Vorliegender Text:
+---+
Die Redaktionsleitung der taz ist besetzt. Etwa zwanzig Teilnehmer einer Arbeitslosendemo haben sich von dem Protestzug abgespalten und sind in den vierten Stock des Berliner Rudi- Dutschke-Hauses gestürmt, um hier und ultimativ eine Verbesserung der Erwerbslosenberichterstattung einzufordern.

Und während die Protestierenden noch auf den sich tapfer verteidigenden Chefredakteur Michael Rediske einreden, schlendert einer, wie zufällig, ins Nebenzimmer und fragt beim Chefassistenten nach: „Ähm, wie sieht denn das bei euch mit Praktika aus?“ – „Nicht so schlecht“, erfährt er knapp, und schon ist er auf dem Weg, um seine Bewerbungsunterlagen zu holen. Die anderen diskutieren noch.

Praktikum – ein Zauberwort, das Zauberwort hoffnungsvoller Vorberufseinsteiger. Wem sich eine Möglichkeit zum Berufstraining bietet, der greift zu und hofft, sich danach nicht mehr um das gesellschaftliche Problem Arbeitslosigkeit kümmern zu müssen. Denn ein Praktikum ist inzwischen für beinahe jeden akademischen Beruf absolute Einstellungsvoraussetzung. Arbeitgeber nutzen immer hemmungsloser die Möglichkeit, hochmotivierte und zumeist unbezahlte Arbeitskräfte für sich testarbeiten zu lassen.

Und zwar völlig unverbindlich nebst totaler Rückgabegarantie an den Arbeitsmarkt. Ähnlich wie das Gesundheitswesen ohne Zivildienstleistende, würden ganze Arbeitsfelder in der privaten Wirtschaft zusammenbrechen, gäbe es von einem Tag auf den anderen keine Praktikanten mehr: Zeitungen, Architekturbüros, Krankenhäuser – endlos die Liste der von den jungen Gratisarbeitskräften abhängigen Institutionen.

Der Zwang zum Praktikum kann extrem belastend wirken. Wer schon an dieser ersten Hürde der Arbeitswelt scheitert, dem droht in einer sich immer noch vor allem über die Arbeit definierenden Lebenswelt nichts als Frust. Verzweiflung, Leere und das Gefühl, überall gegen Wände zu laufen, ist die Folge, wenn man zum ersten Mal erfährt, daß man nicht mal für umsonst irgendwo gebraucht wird. Warum soll sich auch nicht Hoffnungslosigkeit einstellen, wenn es selbst hier schon, auf dem Gratisarbeitsmarkt, nur Absagen hagelt?
+---+
Aufgabenbeschreibung:
Beantworte bitte diese Fragen zum Text über Praktika:
1. Wie viele Teilnehmer der Arbeitslosendemo sind in den vierten Stock gestürmt?
2. Was antwortet der Chefassistent auf die Frage nach Praktika?
3. Welche Institutionen nennt der Text als Beispiele für Einrichtungen, die von Praktikanten abhängen?
Die Daten werden hierfür nicht gebraucht.
+---+
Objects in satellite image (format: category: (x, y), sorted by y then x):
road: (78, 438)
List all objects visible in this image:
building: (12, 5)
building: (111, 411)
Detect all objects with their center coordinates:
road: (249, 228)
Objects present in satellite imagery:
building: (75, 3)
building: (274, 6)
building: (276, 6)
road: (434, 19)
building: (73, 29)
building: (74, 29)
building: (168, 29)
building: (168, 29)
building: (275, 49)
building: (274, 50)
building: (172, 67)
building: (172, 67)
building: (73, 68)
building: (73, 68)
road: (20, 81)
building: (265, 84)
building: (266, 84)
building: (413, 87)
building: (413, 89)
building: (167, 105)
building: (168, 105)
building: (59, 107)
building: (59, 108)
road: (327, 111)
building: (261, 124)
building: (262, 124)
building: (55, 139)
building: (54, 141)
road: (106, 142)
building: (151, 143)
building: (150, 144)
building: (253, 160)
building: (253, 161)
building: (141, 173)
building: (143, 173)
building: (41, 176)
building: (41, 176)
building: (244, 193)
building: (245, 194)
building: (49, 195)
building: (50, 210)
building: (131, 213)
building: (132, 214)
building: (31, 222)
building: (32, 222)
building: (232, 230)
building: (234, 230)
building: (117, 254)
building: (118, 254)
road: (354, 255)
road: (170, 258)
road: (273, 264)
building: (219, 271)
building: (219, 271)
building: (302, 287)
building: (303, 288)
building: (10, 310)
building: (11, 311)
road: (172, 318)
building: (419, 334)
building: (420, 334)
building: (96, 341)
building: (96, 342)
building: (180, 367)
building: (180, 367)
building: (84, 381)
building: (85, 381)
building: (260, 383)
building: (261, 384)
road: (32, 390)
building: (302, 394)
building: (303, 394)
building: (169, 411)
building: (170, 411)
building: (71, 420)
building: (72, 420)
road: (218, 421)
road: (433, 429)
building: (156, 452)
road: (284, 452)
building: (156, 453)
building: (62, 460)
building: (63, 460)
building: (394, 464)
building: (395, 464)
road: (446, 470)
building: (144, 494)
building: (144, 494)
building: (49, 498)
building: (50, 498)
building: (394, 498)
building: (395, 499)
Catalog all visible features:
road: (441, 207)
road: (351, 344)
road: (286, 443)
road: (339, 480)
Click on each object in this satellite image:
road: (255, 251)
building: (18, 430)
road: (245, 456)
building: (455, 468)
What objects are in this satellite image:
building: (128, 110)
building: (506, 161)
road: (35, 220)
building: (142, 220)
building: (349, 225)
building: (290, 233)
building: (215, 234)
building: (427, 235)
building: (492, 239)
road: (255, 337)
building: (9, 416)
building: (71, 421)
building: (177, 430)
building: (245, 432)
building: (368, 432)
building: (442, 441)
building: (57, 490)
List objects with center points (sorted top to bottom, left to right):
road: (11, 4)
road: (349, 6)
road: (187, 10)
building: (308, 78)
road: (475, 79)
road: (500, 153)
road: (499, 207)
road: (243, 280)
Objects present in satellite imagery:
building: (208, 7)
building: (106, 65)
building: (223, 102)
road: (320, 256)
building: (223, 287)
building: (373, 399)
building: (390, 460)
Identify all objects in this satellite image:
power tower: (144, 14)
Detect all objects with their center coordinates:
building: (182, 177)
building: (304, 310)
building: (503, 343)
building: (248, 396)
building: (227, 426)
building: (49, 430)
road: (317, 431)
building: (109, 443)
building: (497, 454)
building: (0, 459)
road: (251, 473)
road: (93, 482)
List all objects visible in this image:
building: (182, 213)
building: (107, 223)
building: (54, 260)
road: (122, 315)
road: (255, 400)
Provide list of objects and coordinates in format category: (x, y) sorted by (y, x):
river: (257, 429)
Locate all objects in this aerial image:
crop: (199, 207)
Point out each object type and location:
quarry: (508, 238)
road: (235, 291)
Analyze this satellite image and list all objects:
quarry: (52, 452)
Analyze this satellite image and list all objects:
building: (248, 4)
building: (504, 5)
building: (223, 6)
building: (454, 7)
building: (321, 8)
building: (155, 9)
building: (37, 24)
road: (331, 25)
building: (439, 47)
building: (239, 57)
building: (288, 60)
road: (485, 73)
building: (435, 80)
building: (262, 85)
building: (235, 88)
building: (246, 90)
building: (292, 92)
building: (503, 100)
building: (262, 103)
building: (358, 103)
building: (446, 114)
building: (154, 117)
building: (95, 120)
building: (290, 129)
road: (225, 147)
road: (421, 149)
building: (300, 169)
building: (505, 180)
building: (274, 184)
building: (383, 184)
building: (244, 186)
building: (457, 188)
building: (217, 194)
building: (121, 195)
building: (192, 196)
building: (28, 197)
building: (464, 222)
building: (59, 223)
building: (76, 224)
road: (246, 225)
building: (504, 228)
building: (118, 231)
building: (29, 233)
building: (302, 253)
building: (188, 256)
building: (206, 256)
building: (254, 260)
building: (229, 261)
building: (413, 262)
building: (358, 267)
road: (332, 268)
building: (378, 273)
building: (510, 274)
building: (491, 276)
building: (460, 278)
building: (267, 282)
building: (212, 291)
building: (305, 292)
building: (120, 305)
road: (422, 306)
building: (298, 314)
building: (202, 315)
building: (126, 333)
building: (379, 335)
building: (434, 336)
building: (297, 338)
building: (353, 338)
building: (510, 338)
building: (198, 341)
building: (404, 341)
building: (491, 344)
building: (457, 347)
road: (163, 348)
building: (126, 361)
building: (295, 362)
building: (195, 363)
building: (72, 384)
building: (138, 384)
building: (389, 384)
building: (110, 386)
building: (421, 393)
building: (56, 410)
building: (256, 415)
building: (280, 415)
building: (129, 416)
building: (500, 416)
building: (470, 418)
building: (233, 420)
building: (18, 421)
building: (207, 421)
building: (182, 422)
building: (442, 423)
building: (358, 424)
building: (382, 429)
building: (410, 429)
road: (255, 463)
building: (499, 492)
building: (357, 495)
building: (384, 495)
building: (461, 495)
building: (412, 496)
+---+
Antwort:
1. Etwa zwanzig.
2. „Nicht so schlecht“.
3. Zeitungen, Architekturbüros und Krankenhäuser.